Le nouveau prix Nobel de littérature Svetlana Alexievitch a mis en garde samedi contre un rapprochement avec le président du Bélarus Alexandre Loukachenko, "pas digne de confiance" selon elle, alors que l'UE s'apprête à lever ses sanctions à son égard.

"Tous les quatre ans, de nouveaux responsables européens viennent au pouvoir et pensent pouvoir régler le problème Loukachenko sans savoir qu'il est un homme indigne de confiance", a déclaré l'écrivain bélarusse lors d'une conférence de presse à Berlin, à la veille de l'élection présidentielle dimanche dans son pays qui, à ses yeux, est jouée d'avance.

"Homo sovieticus"

"Il est un +homme soviétique+ et ne changera jamais", a-t-elle déclaré, en référence au concept d'"homo sovieticus" qui parcourt son oeuvre sur la difficulté des pays de l'ancien bloc soviétique à se libérer d'une conception autoritaire de la politique et de la société.

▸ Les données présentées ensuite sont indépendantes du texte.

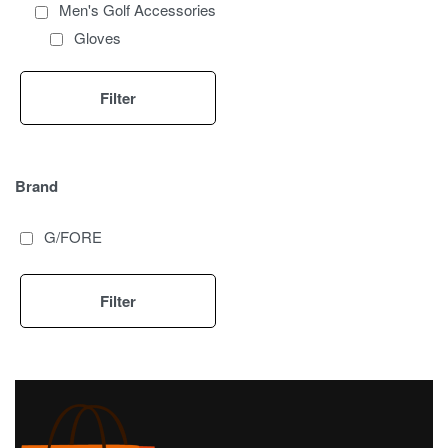
Men's Golf Accessories
Gloves
Pants
Golf Bags
Filter
Brand
G/FORE
Filter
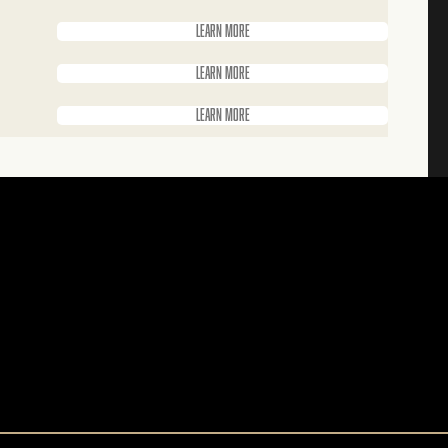
Learn more
Learn more
Learn more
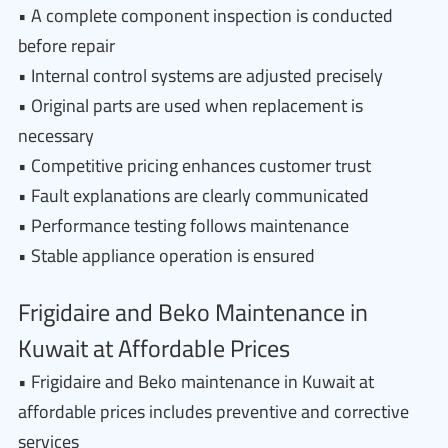
• A complete component inspection is conducted
before repair
• Internal control systems are adjusted precisely
• Original parts are used when replacement is
necessary
• Competitive pricing enhances customer trust
• Fault explanations are clearly communicated
• Performance testing follows maintenance
• Stable appliance operation is ensured
Frigidaire and Beko Maintenance in
Kuwait at Affordable Prices
• Frigidaire and Beko maintenance in Kuwait at
affordable prices includes preventive and corrective
services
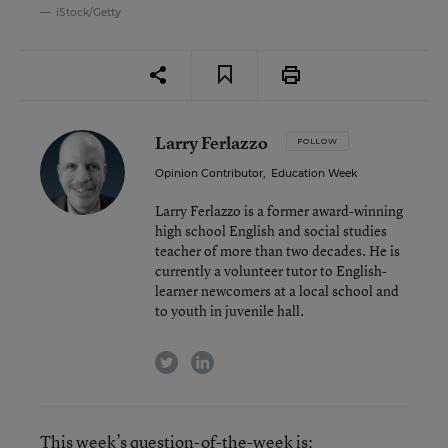
iStock/Getty
Larry Ferlazzo
FOLLOW
Opinion Contributor
,
Education Week
Larry Ferlazzo is a former award-winning
high school English and social studies
teacher of more than two decades. He is
currently a volunteer tutor to English-
learner newcomers at a local school and
to youth in juvenile hall.
twitter
linkedin
This week’s question-of-the-week is:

L'Union européenne s'apprête à suspendre les sanctions visant le président du Bélarus, assuré d'être réélu pour un cinquième mandat dimanche, un "geste" en réponse à la libération cet été des derniers prisonniers politiques par son régime. La décision doit être prise d'ici à la fin du mois. M. Loukachenko est visé depuis janvier 2011, en protestation contre la répression violente qui avait suivi sa réélection en 2010.

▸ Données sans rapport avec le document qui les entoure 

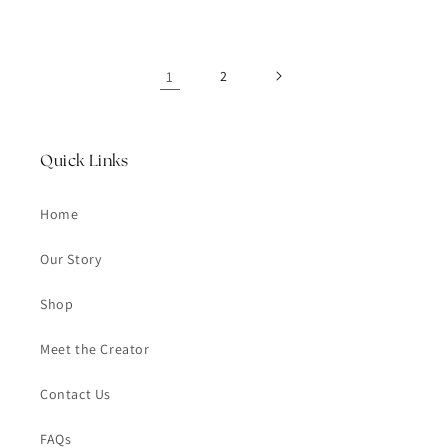
1
2
Quick Links
Home
Our Story
Shop
Meet the Creator
Contact Us
FAQs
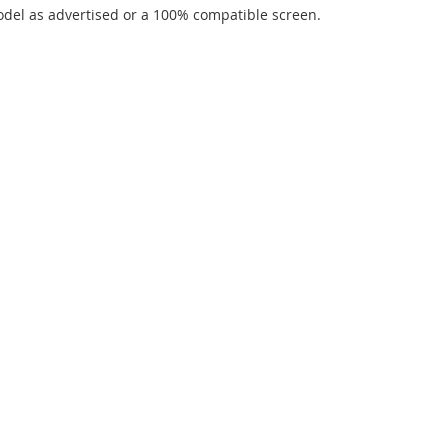
del as advertised or a 100% compatible screen.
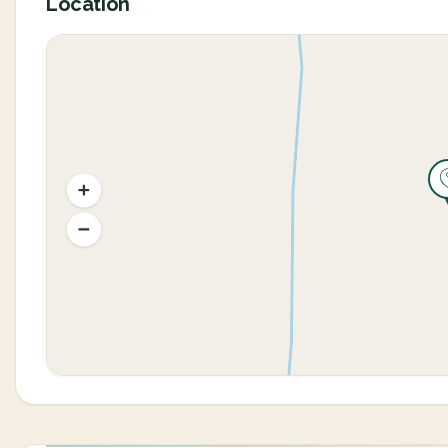
Location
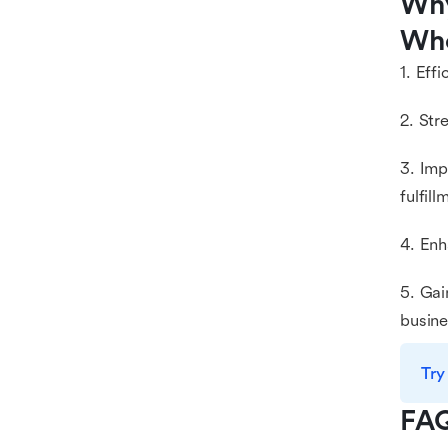
Why
Who
1. Eff
2. Str
3. Im
fulfill
4. Enh
5. Gai
busine
Try
FA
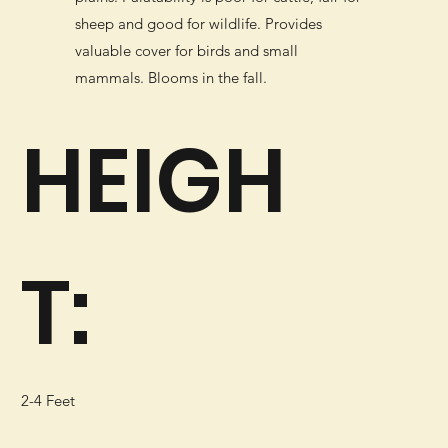
sheep and good for wildlife. Provides
valuable cover for birds and small
mammals. Blooms in the fall.
HEIGH
T:
2-4 Feet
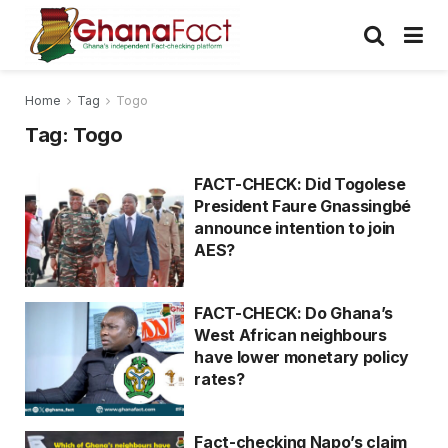
Home
Tag
Togo
Tag:
Togo
FACT-CHECK: Did Togolese
President Faure Gnassingbé
announce intention to join
AES?
FACT-CHECK: Do Ghana’s
West African neighbours
have lower monetary policy
rates?
Fact-checking Napo’s claim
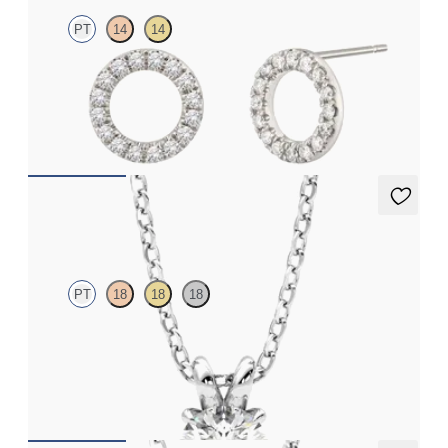
PT
14
14
Full circle diamond stud earrings in platinum
FROM
€625
Dea 0.50ct Necklace
PT
18
18
18
Round Brilliant lab-grown diamond set in platinum
FROM
€1,125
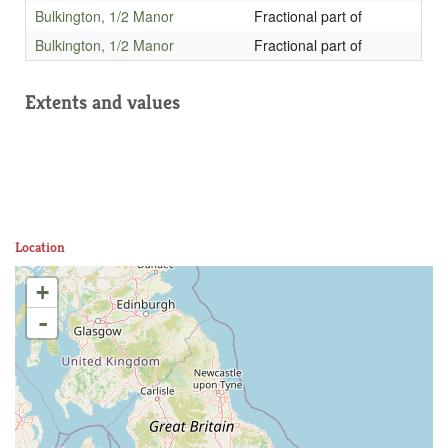
Bulkington, 1/2 Manor
Fractional part of
Bulkington, 1/2 Manor
Fractional part of
Extents and values
Location
+
-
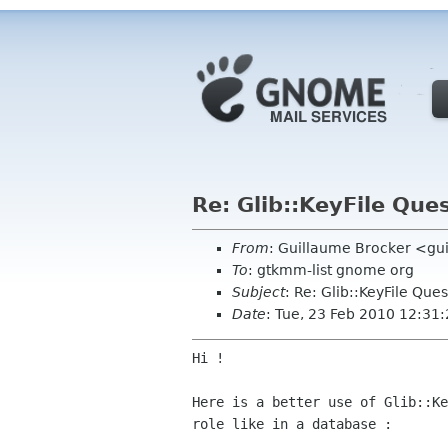
Re: Glib::KeyFile Que
From
: Guillaume Brocker <gui
To
: gtkmm-list gnome org
Subject
: Re: Glib::KeyFile Ques
Date
: Tue, 23 Feb 2010 12:31
Hi !

Here is a better use of Glib::K
role like in a database :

Avant d'entamer la procédure, les Européens attendent néanmoins de voir comment se déroule le scrutin dans lequel M. Loukachenko, 61 ans, affronte trois candidats quasiment inconnus.

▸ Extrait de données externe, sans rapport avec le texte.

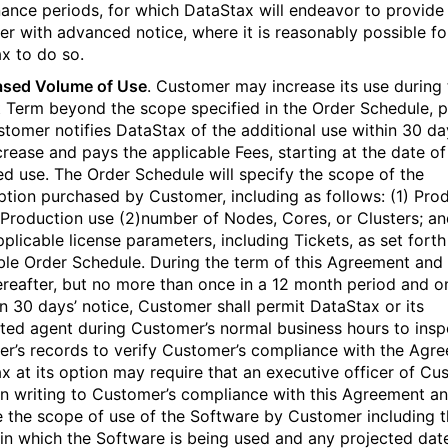
ance periods, for which DataStax will endeavor to provide
r with advanced notice, where it is reasonably possible fo
x to do so.
ased Volume of Use
. Customer may increase its use during 
 Term beyond the scope specified in the Order Schedule, 
stomer notifies DataStax of the additional use within 30 da
crease and pays the applicable Fees, starting at the date of
ed use. The Order Schedule will specify the scope of the
ption purchased by Customer, including as follows: (1) Pro
Production use (2)number of Nodes, Cores, or Clusters; an
plicable license parameters, including Tickets, as set forth
ble Order Schedule. During the term of this Agreement and
ereafter, but no more than once in a 12 month period and o
an 30 days’ notice, Customer shall permit DataStax or its
ted agent during Customer’s normal business hours to insp
r’s records to verify Customer’s compliance with the Agr
x at its option may require that an executive officer of Cu
 in writing to Customer’s compliance with this Agreement a
e the scope of use of the Software by Customer including 
 in which the Software is being used and any projected dat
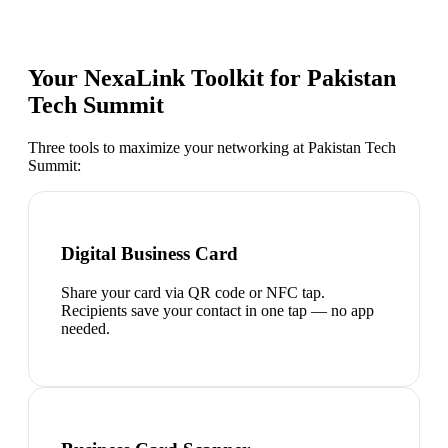
Your NexaLink Toolkit for
Pakistan
Tech Summit
Three tools to maximize your networking at
Pakistan Tech
Summit
:
Digital Business Card
Share your card via QR code or NFC tap.
Recipients save your contact in one tap — no app
needed.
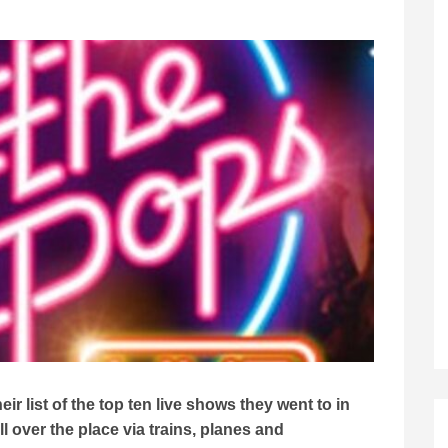
r list of the top ten live shows they went to in
 over the place via trains, planes and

Le prix Nobel de Littérature a estimé ce scrutin joué d'avance : "Personne ne doute que Loukachenko va l'emporter (...) nous avons tous le soupçon que pour Loukachenko cela n'a aucune importance de savoir ce que nous (les citoyens bélarusses) allons voter, ceux qui sont importants ce sont ceux qui vont compter les voix et donc il n'y aura pas de surprise".

"Le Bélarus reste une dictature douce"

Certes des dissidents ont été libérés dans le pays mais le Bélarus reste "une dictature douce", a jugé l'écrivain. "La dictature stalinienne n'est pas le seul modèle de dictature, il y a beaucoup d'autres variantes", a-t-elle ajouté.

A ses yeux, le président Loukachenko joue un jeu tactique avec les Européens, vers lesquels "il se tourne dès que les relations avec Moscou se détériorent" comme c'est le cas actuellement. "C'est un jeu bien rodé", a-t-elle dit. M. Loukachenko a cherché à tirer profit des vives tensions entre la Russie et l'UE au sujet du conflit ukrainien pour se placer comme médiateur, accueillant de nombreux pourparlers de paix entre Kiev et séparatistes pro-russes dans la capitale Minsk.

Le Bélarus refuse aussi l'installation d'une base aérienne russe sur son territoire, au grand dam de Moscou. Le prix Nobel de Littérature s'est montrée peu optimiste sur les chances de démocratisation dans son pays ou en Russie, où les racines autoritaires sont à ses yeux profondément ancrées.

"La situation en Russie et au Bélarus va encore durer longtemps, nous sommes dans une étape intermédiaire après le socialisme (soviétique). Nous avions l'espoir naïf que la démocratie viendrait mais pour avoir la liberté il faut des hommes libres", a-t-elle dit.

L'ancienne journaliste et écrivain bélarusse a reçu jeudi 8 octobre le prix Nobel de littérature.